Bilateral absence of uptake:

• Adrenal cortex carcinoma (Cushing’s syndrome).
• Hormonal therapy.
• Hyperlipidaemia, hypercholesterolemia.
• Poor labelling.
• Scintigraphy under dexamethasone suppression

Bilateral absence of uptake:

• Normal.
• Essential (low renin) hypertension.

Unilateral uptake:

• Aldosteronoma.
• Adrenal cortex adenoma (hyperandrogenism).

Symmetrical distribution of activity:

• Normal from the 5th day onwards.
• Macro- or micronodular hyperplasia (hyperaldosteronism).
• Secondary aldosteronism, e.g. due to stenosis of the renal artery.
• Medication (oral contraceptives, diuretics).
• Dexamethasone administration stopped too early.

8.7.9 Patient preparation

Block unintentional radioactive iodine uptake in the thyroid with sodium or potassium iodide (100-150 mg per day) or sodium or potassium perchlorate (200-400 mg per day) for 5-10 days, starting the day before administration of the radiopharmaceutical.

Stop all interacting drugs, such as oral contraceptives, dexamethasone, diuretics, propranolol, ketoconazole, cholestyramine, some hypolipemic agents and corticosteroids at least 48 h prior to the investigation. If the clinical question is whether there is an aldosteronoma, spironolactone must be stopped at least 6 weeks in advance, because spironolactone can lead to increased radiopharmaceutical uptake in the adrenal glands.

If dexamethasone suppression is required, prescribe 4 mg/day starting one week prior to the administration of the radiopharmaceutical and continue this for as long as the investigation lasts.

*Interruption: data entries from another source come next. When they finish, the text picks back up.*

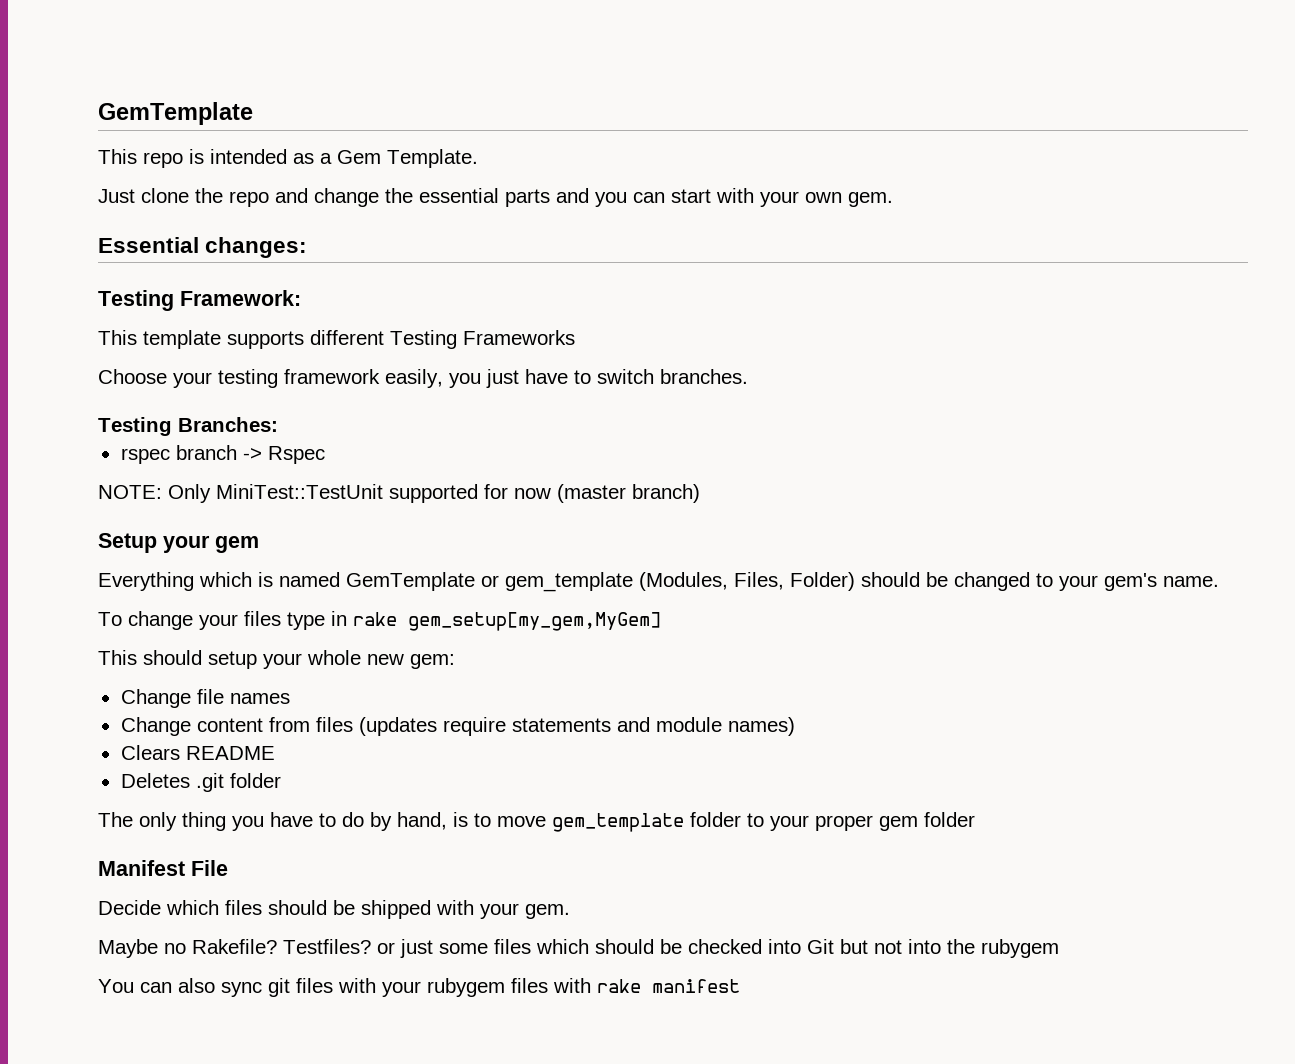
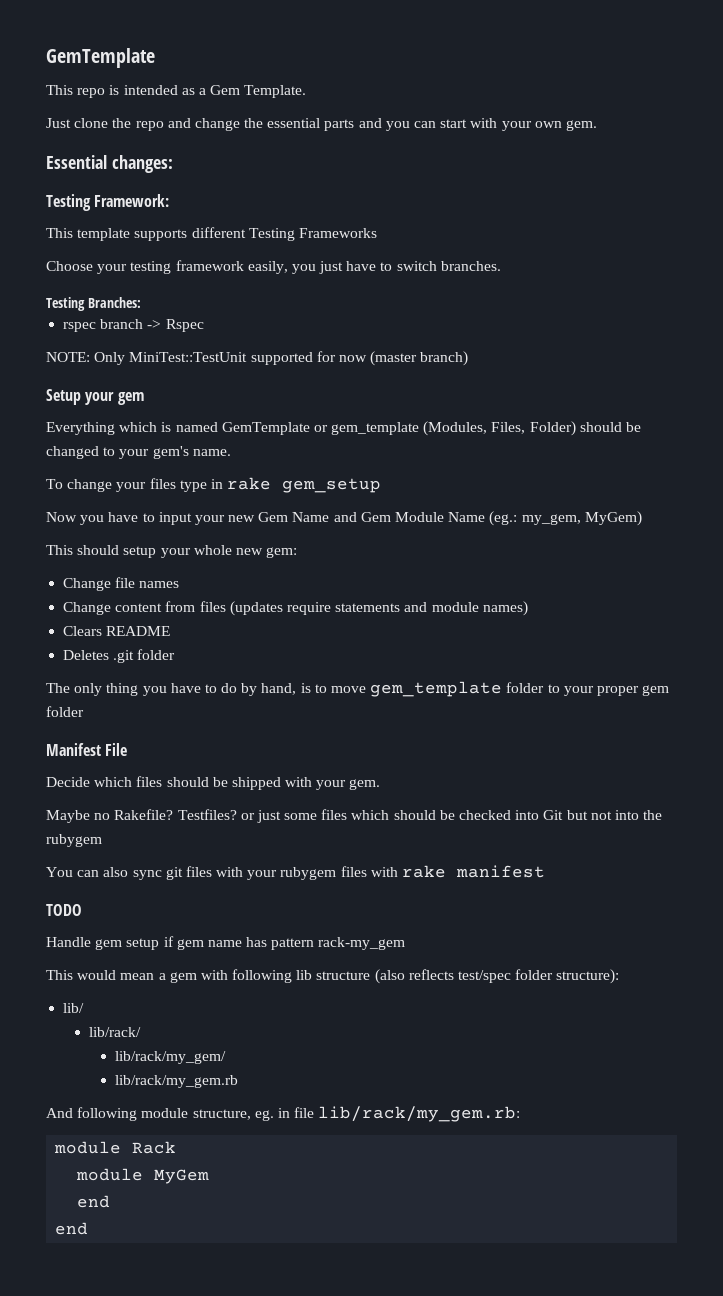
[408,612,661,631] gem_setup[my_gem,MyGem] -> [282,478,382,493] [46,511,642,526] gem_setup // Now you have to input your new Gem Name and Gem Module Name (eg.: my_gem, MyGem)
(740, 986) none -> [46,904,82,916] [46,936,406,950] [46,969,620,984] [63,1003,85,1013] [88,1027,141,1037] [114,1051,226,1064] [114,1075,238,1088] [46,1106,521,1122] [54,1141,177,1154] [76,1168,210,1184] [77,1195,111,1208] [55,1222,89,1235] // TODO // Handle gem setup if gem name has pattern rack-my_gem // This would mean a gem with following lib structure (also reflects test/spec folder structure): // lib/ // lib/rack/ // lib/rack/my_gem/ // lib/rack/my_gem.rb // And following module structure, eg. in file lib/rack/my_gem.rb: // module Rack // module MyGem // end // end

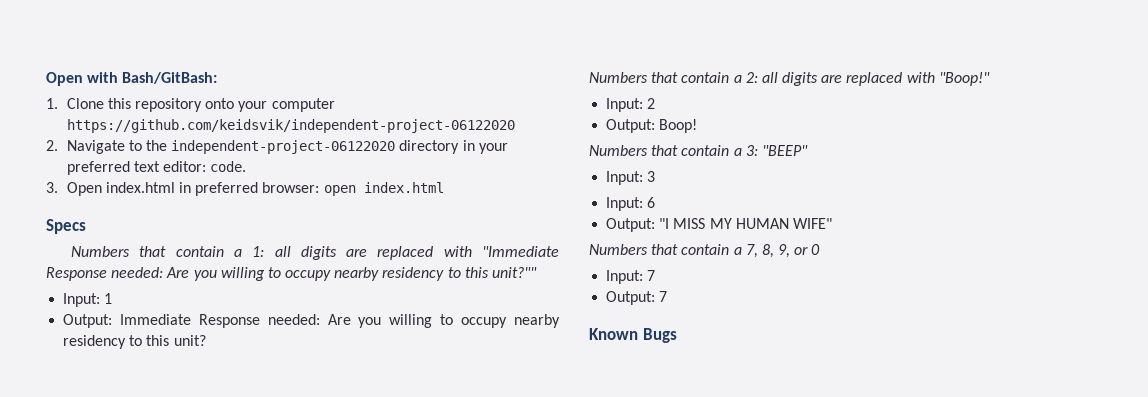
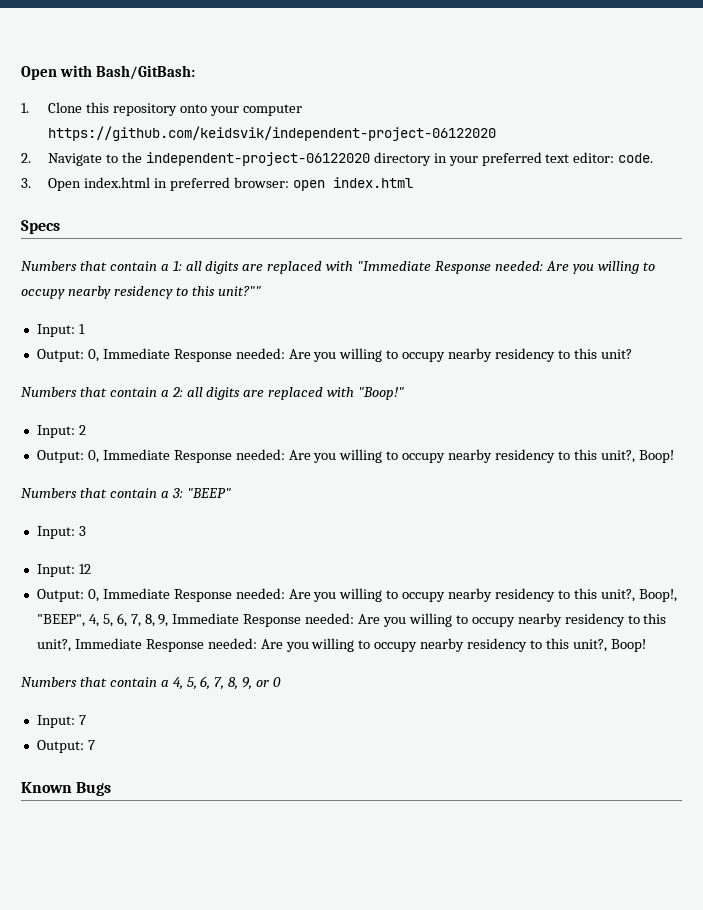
(113, 321) none -> [87,349,99,362] 0,
(656, 126) none -> [87,449,635,463] 0, Immediate Response needed: Are you willing to occupy nearby residency to this unit?,
[647,197,656,208] [606,218,832,232] [589,244,742,255] 6 // Output: "I MISS MY HUMAN WIFE" // Numbers that contain a -> [78,564,91,574] [36,588,677,602] [36,613,667,627] [36,638,646,652] [21,676,211,690] 12 // Output: 0, Immediate Response needed: Are you willing to occupy nearby residency to this unit?, Boop!, "BEEP", 4, 5, 6, 7, 8, 9, Immediate Response needed: Are you willing to occupy nearby residency to this unit?, Immediate Response needed: Are you willing to occupy nearby residency to this unit?, Boop! // Numbers that contain a 4, 5, 6,

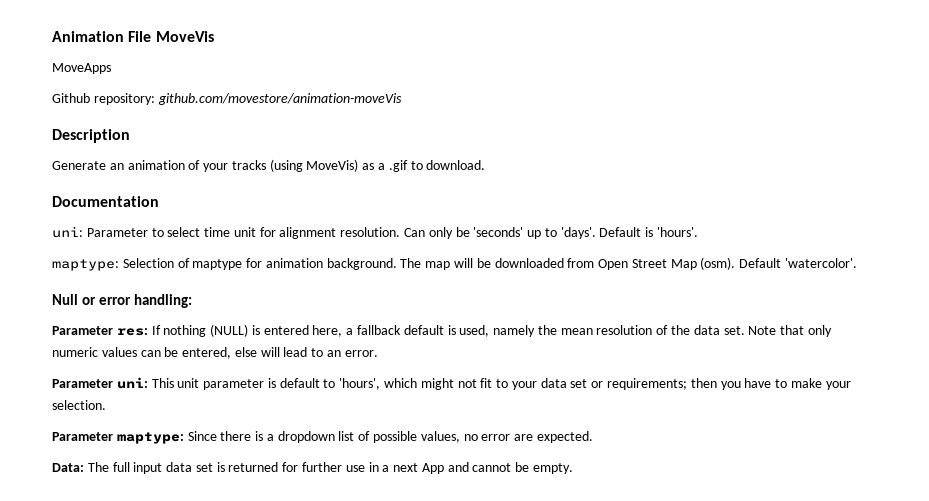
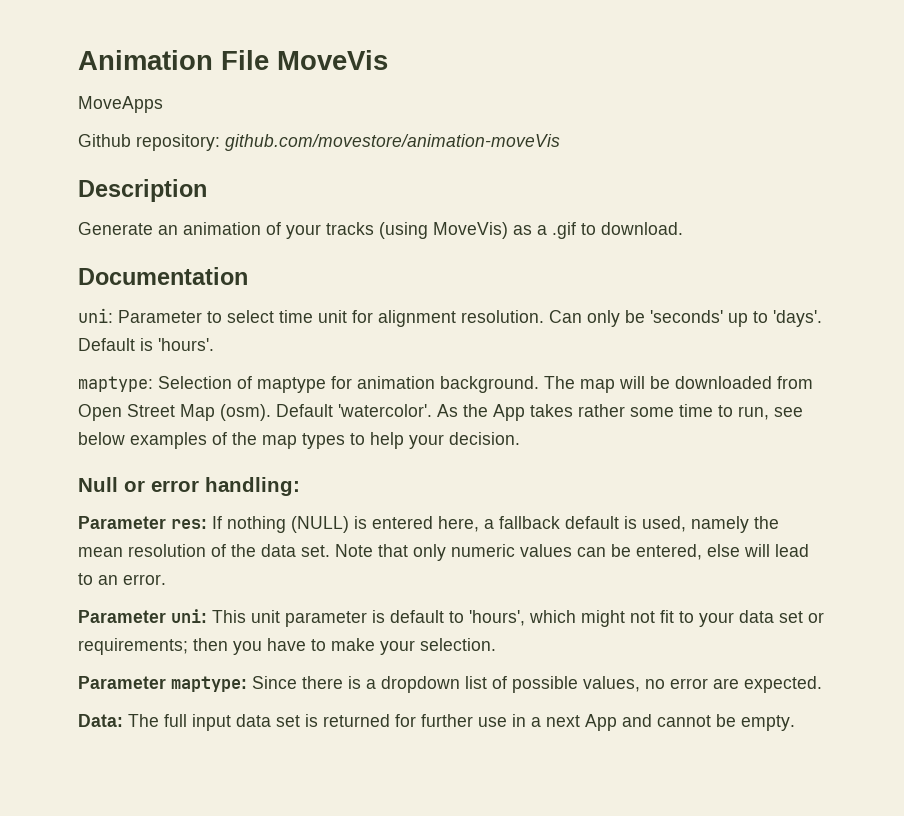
(858, 263) none -> [437,404,803,421] [78,432,520,449] As the App takes rather some time to run, see below examples of the map types to help your decision.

Laxatives are not routinely necessary but can be considered if there appears to be stasis of the radiopharmaceutical in the bowel. In that case, give laxatives for several days between scintigraphies.

8.7.10 Methods

There are no EANM guidelines at the present time.

The patient is positioned sitting or supine for posterior acquisition with the γ camera centred at the level of the twelfth thoracic vertebra.

For a standard adrenal cortex scintigraphy, two recordings are made. These take place on the fifth and eighth day post radiopharmaceutical administration (the day of administration is day 0).

If the examination is performed under dexamethasone suppression, daily recordings should be made from day 2 until the adrenal glands become clearly visible. Sometimes recordings are made only on the 3rd and 5th days after injection.

A SPECT(-CT) may be added to improve accuracy and localization.

If only static images are made, imaging of the kidneys ([^99mTc]Tc-DTPA or [^99mTc]Tc-DMSA) could lead to better localization of abnormalities.

Lateral images are not routinely required. They should be made when radiopharmaceutical uptake is quantified, or when determining the depth of residual adrenal tissue. The depth can be measured by placing a marker on the skin.

Consuming a high fat content meal might be helpful for differentiating between adrenal and gall bladder activity.